Minister for Training and Skills Gayle Tierney joined Victorian Skills Commissioner Neil Coulson to launch the Mallee Regional Skills Demand Profile at Olam Orchards Australia in Carwarp this morning.
The Mallee Regional Skills Profile comes from the work of the Skills Commissioner’s Regional Skills Taskforce – Mallee Region, which included representatives from local industry, community and government.
The taskforce was created as part of the Skills Commissioner’s Industry Engagement Framework to better understand local skills shortages, existing and future workforce training needs, and how the training system can be better aligned to meet the needs of industry.
The Mallee region has an ageing workforce with a looming demand for labour replacement in existing local industry.
The profile notes that this, combined with significant planned investments in the horticulture industry locally, will drive demand for skilled workers.

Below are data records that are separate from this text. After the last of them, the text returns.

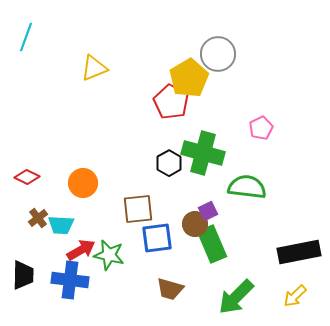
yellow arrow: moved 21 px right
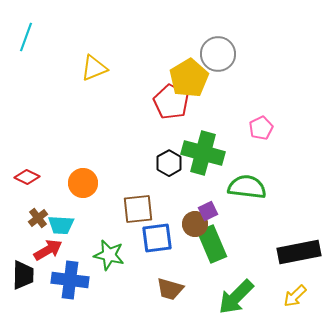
red arrow: moved 33 px left
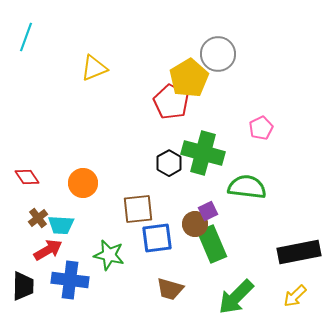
red diamond: rotated 30 degrees clockwise
black trapezoid: moved 11 px down
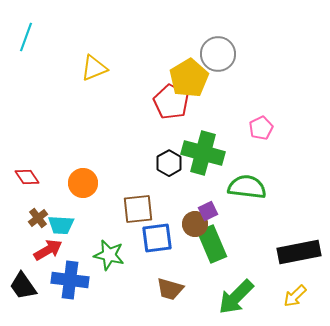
black trapezoid: rotated 144 degrees clockwise
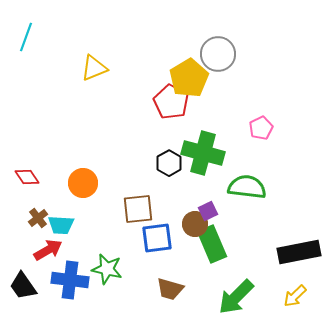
green star: moved 2 px left, 14 px down
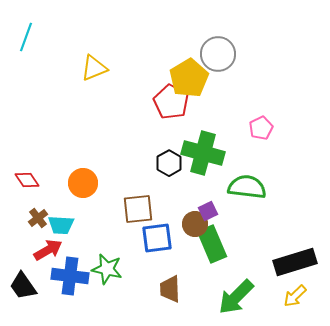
red diamond: moved 3 px down
black rectangle: moved 4 px left, 10 px down; rotated 6 degrees counterclockwise
blue cross: moved 4 px up
brown trapezoid: rotated 72 degrees clockwise
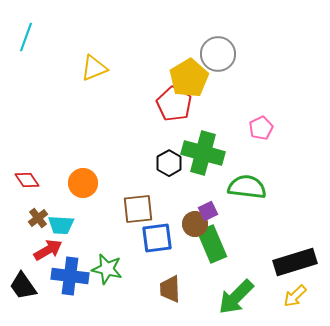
red pentagon: moved 3 px right, 2 px down
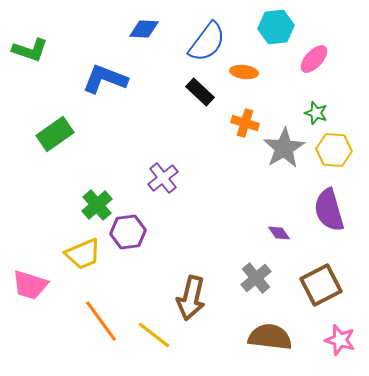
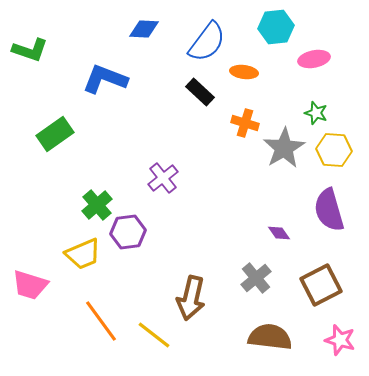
pink ellipse: rotated 36 degrees clockwise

Through Skills First, the Andrews Labor Government is already working to link training to the needs of industry and this report will allow us to continue to build on that work.
Quotes attributable to Minister for Training and Skills Gayle Tierney
“We’re making sure that the training our TAFEs deliver is linked to the needs of local communities and industries.”
“This report will allow us to build on the work we’ve already done to make sure Victorian businesses get the skilled workforce they need now and into the future.”
Quote attributable to Victorian Skills Commissioner Neil Coulson
“The development of the Mallee Regional Skills Demand Profile is an important step in identifying shifts in industry structure and highlighting the training needs of the region to support these shifts.”
Quote attributable to Member for Northern Victoria Mark Gepp
“This work on skills shortages is important to the community because we know that when they are not addressed in a meaningful way, they can put pressure on local business.”